Hijab Ban in Kyrgyz School Irks Muslims

SHAFAQNA – A decision by a Kyrgyz region to ban hijab in schools has sparked concerns among Muslims, amid reports that the ban may be applied across the country this coming fall.

“This question was raised a year ago, and the authorities ruled that hijabs should be allowed. Now the schools started discussing this topic again,” Aibek Ashirbayev, whose daughter attends a public school in Otuz Adir village in Kara-Suu region, told local News Agency 24.k on Monday, April 27.

“It worries me and many others. We live in a country where 80 percent of the citizens are Muslims, so why not let Muslim girls wear hijabs?”

Ashirbayev was voicing Muslims’ worries after a Kara-Suu school has officially banned wearing the Islamic headscarf in classes.

Imposing the ban, Aizhamal Kalenova, Head of the Education Department in Kara-Suu region, said: “As of the new academic year 2015/2016 all schoolchildren across Kyrgyzstan will be wearing the same uniform, and we should be preparing the children for this process already.”

Kalenova claims that the ban came in response to complaints by dozens of parents against donning hijab in schools.

“Because the influence of the religious population in our region is quite high, until now this problem hasn’t been raised, but we were asked to not allow girls attend school in hijabs anymore,” Kulanova says.

According to statement released by Kyrgystan’s Education and Science Ministry, the school uniform program is being implemented to prevent discrimination of underprivileged students by those from the rich families. Asserting that the specifications of the school uniforms have been well established, Education Department Head Aizhamal Kalenova stated, “We should be preparing the children for this process already.” Saikal Karayeva, coordinator of the Bilim (Knowledge) non-profit, told local News Agency 24.kg, that the question regarding hijabs shouldn’t be taken as a light matter and should be discussed at higher levels of government.

Muslims make up 75 percent of Kyrgyzstan’s 5-million population.

The right to religious freedom has recently come under attack in Kyrgyzstan, according to domestic and international rights activists.

In 2009, President Kurmanbek Bakiyev signed a law banning proselytism, private religious education and the import or dissemination of religious literature. The law also requires all religious communities to register with the state.

“Discriminatory Measure”

Voicing opposition against the hijab ban, Kyrgyz Muslim leaders warned that it “will be a discriminatory measure”.

“Nobody is against the uniform, but what does the hijab have to do with it?” asked Otuz Adir village imam, Abdumanap Omurzakov.

On the other hand, supporters of the ban believe that it will curb discrimination against underprivileged students and promote “equality”.

“We will not let the students wear not only hijabs, but also jewelry, expensive clothes, etc,” Osh public school math teacher Uulkan Zhanbolotova stated.

“This way, children from families with different incomes will not feel discriminated [against].”
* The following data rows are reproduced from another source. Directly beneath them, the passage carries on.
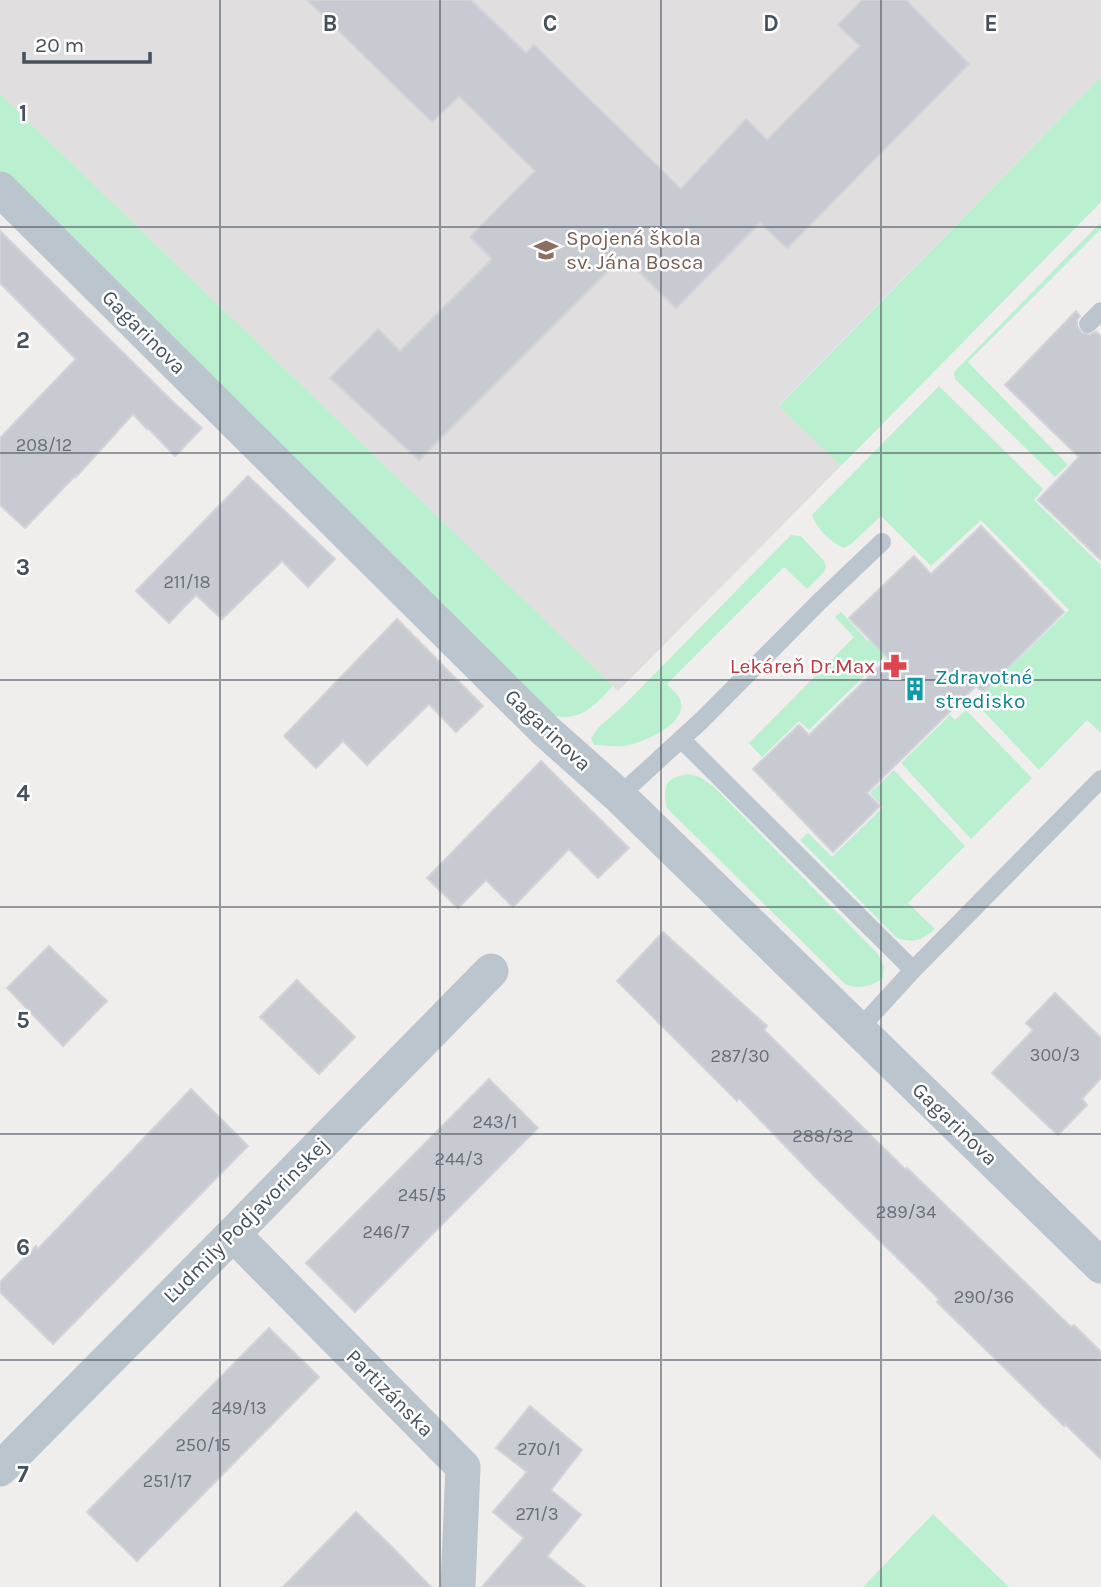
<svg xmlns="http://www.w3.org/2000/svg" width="1101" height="1587" font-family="Karla,sans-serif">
<rect width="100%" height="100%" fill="#f0eded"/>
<polygon fill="#e1dedf" points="0,0 1101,0 1101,77 779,405 841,466 618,691 0,94"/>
<g fill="#baf0cf">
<polygon points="1101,77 1101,202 841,466 779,406"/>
<path d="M 0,94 L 613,686 C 593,707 579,724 548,714 L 0,175 Z"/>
<polygon points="1101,222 1101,229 968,362 1068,465 1055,477 955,379 954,372"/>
<path d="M 939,386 L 1043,489 L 1034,500 L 1101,565 L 1101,733 L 1087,720 L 1039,770 L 974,701 L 1069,610 L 981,520 L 931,566 L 881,516 L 851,544 L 844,548 C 831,543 816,528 812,515 Z"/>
<path d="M 791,535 L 801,536 L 824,561 L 826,567 L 825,571 L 807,589 L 784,567 L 667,684 C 670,688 676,692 679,697 C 693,722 642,744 623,746 C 614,747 604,745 594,745 L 591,738 L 598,728 L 625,704 Z"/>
<polygon points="841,612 868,641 882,629 897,644 809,730 799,721 762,757 749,743 854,637 835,617"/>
<polygon points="966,710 1032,778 971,839 901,763 950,715 955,720"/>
<path d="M 894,770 L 965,846 L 908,903 L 935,929 C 921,941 915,943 897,938 L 800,840 L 808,833 L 832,857 L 883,807 L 870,793 Z"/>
<path d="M 688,774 L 700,777 L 714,787 L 878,954 L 884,967 L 883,978 C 872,986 858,990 845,984 L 666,807 C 663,785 665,778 688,774 Z"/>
<polygon points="933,1514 1009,1587 863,1587"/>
</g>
<g fill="#c7cad0" stroke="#d1d3d9" stroke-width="2">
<polygon points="307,0 471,0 526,53 534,45 681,189 746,119 767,140 860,46 838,25 862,0 906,0 969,64 787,248 760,223 676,308 623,256 419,460 330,378 378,329 400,351 492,259 470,237 535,171 459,96 432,122"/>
<polygon points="0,231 173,402 202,428 175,456 148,428 147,429 133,414 76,477 75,476 25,528 0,505 0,438 76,359 0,283"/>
<polygon points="1076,311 1080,316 1077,320 1077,326 1081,332 1090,335 1096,332 1101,336 1101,560 1038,500 1079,457 1005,385"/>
<polygon points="248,476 335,559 308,587 282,561 222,619 196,595 169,623 136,591"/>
<polygon points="981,526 1064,612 983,692 976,686 867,793 880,806 833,852 753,769 799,725 809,735 888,658 849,618 914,556 931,574"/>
<polygon points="397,619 483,706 456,732 429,704 367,765 343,741 316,768 284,736"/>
<polygon points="541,761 629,848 598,878 569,849 513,907 486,880 458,908 427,878"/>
<polygon points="663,932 767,1026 764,1030 906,1170 907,1168 1071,1327 1074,1325 1101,1352 1101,1459 1065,1424 1064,1426 937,1302 939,1299 818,1180 739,1098 737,1101 617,981"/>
<polygon points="49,946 107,1001 63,1046 7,988"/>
<polygon points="297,980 355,1037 319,1074 260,1017"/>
<polygon points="1055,993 1101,1038 1101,1078 1082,1099 1087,1105 1058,1135 992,1073 1033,1030 1026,1023"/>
<polygon points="489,1079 538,1128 355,1312 306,1263"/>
<polygon points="191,1089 248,1146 53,1344 0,1292 0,1282 36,1246 38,1249"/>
<polygon points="269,1328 319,1377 137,1561 87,1512"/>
<polygon points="530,1406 582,1450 551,1490 581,1515 547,1556 585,1587 482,1587 524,1538 493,1512 527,1472 496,1448"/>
<polygon points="356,1512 392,1547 431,1587 283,1587"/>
</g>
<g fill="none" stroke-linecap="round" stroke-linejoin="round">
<g stroke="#bbc5cd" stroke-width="18">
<polyline points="1088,324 1101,311"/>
<polyline points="681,739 913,970"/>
<polyline points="619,796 702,720 820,601 882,542"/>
<polyline points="858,1030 913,970 1101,779"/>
</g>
<g stroke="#bbc5cd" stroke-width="35">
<polyline points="0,189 546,731 619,796 1101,1266"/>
<polyline points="233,1234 463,1467 458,1587"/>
<polyline points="0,1469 233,1234 491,971"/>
</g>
</g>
<path fill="none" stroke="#45515b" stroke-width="2" stroke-opacity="0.55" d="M 220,0 L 220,1587M 440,0 L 440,1587M 661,0 L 661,1587M 881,0 L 881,1587M 0,227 L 1101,227M 0,453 L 1101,453M 0,680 L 1101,680M 0,907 L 1101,907M 0,1134 L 1101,1134M 0,1360 L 1101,1360"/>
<defs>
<g id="school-bare" transform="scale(1.89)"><path d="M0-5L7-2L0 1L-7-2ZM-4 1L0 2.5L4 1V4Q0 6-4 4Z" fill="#8d6e63" stroke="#fff" stroke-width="2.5" paint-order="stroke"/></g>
<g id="pharmacy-bare" transform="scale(1.89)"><path d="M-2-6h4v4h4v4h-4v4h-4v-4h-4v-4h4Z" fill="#e0444e" stroke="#fff" stroke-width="2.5" paint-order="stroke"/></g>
<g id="building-bare" transform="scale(1.89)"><path d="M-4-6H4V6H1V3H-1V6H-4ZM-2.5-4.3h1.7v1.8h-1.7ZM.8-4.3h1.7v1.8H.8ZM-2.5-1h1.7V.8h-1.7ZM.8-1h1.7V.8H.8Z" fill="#0f9aa8" stroke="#fff" stroke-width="2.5" paint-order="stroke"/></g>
</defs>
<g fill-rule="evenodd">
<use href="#school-bare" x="546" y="250"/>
<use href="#pharmacy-bare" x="895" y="666"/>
<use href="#building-bare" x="915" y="689"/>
</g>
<g text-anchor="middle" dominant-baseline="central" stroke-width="5" stroke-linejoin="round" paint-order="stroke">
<g font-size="18" fill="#666f78">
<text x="44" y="445">208/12</text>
<text x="187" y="582">211/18</text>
<text x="1055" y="1055">300/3</text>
<text x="740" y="1056">287/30</text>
<text x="495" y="1122">243/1</text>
<text x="823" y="1136">288/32</text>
<text x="459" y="1159">244/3</text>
<text x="422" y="1195">245/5</text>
<text x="906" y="1212">289/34</text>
<text x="386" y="1232">246/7</text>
<text x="984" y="1297">290/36</text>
<text x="239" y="1408">249/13</text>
<text x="203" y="1445">250/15</text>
<text x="539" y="1449">270/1</text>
<text x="167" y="1481">251/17</text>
<text x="537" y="1514">271/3</text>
</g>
<g font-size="21" fill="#785e54" stroke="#fff" text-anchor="start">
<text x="566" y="238">Spojená škola<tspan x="566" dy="24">sv. Jána Bosca</tspan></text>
</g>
<g font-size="21" fill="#45515b" stroke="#fff">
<text transform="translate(144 332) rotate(45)">Gagarinova</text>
<text transform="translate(548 730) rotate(43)">Gagarinova</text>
<text transform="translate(955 1124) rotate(44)">Gagarinova</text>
<text transform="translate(246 1220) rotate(-45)">Ľudmily Podjavorinskej</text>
<text transform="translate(390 1393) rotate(45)">Partizánska</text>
</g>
<g font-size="21" fill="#be3a42" stroke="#fff" text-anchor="end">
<text x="875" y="666">Lekáreň Dr.Max</text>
</g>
<g font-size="21" fill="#0d838f" stroke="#fff" text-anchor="start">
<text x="935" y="677">Zdravotné<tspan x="935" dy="24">stredisko</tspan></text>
</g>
</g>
<g font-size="23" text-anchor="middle" font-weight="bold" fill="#45515b" stroke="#fff" stroke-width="5" stroke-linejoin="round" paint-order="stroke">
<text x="330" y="31">B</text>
<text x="550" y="31">C</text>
<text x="771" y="31">D</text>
<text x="991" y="31">E</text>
<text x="23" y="121">1</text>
<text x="23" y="348">2</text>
<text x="23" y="575">3</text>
<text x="23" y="801">4</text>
<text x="23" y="1028">5</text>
<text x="23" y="1255">6</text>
<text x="23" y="1482">7</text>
</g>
<path d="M24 52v10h126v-10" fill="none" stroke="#45515b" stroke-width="3.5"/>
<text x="35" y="52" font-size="21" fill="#45515b" stroke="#ffffff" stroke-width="5" paint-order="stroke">20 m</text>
</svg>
Defending the right of Muslim schoolgirls to wear their head scarves, pro-hijab parents started collecting signatures to reverse the ban.

Moreover, concerned parents plan to pursue the matter in the nation’s parliament.

Islam sees hijab as an obligatory code of dress, not a religious symbol displaying one’s affiliations.

Hijab dispute is not new in the impoverished mountainous country. As each new academic year begins an increasing number of Muslim schoolgirls face exclusion from state schools for wearing hijab.

School officials have been citing guidelines instructing them to interpret and enforce the school dress code more strictly.

Many Muslim students in Kyrgyzstan were banned from attending classes in 2011 and 2012 over their headscarf.

Many students were either forced to remove their headscarf or sent home if they refused to take it off.

In 2009, education officials declared that schoolgirls will no longer be allowed to wear hijab.

The decision was blasted by rights advocates as running against the very principles of religious freedom.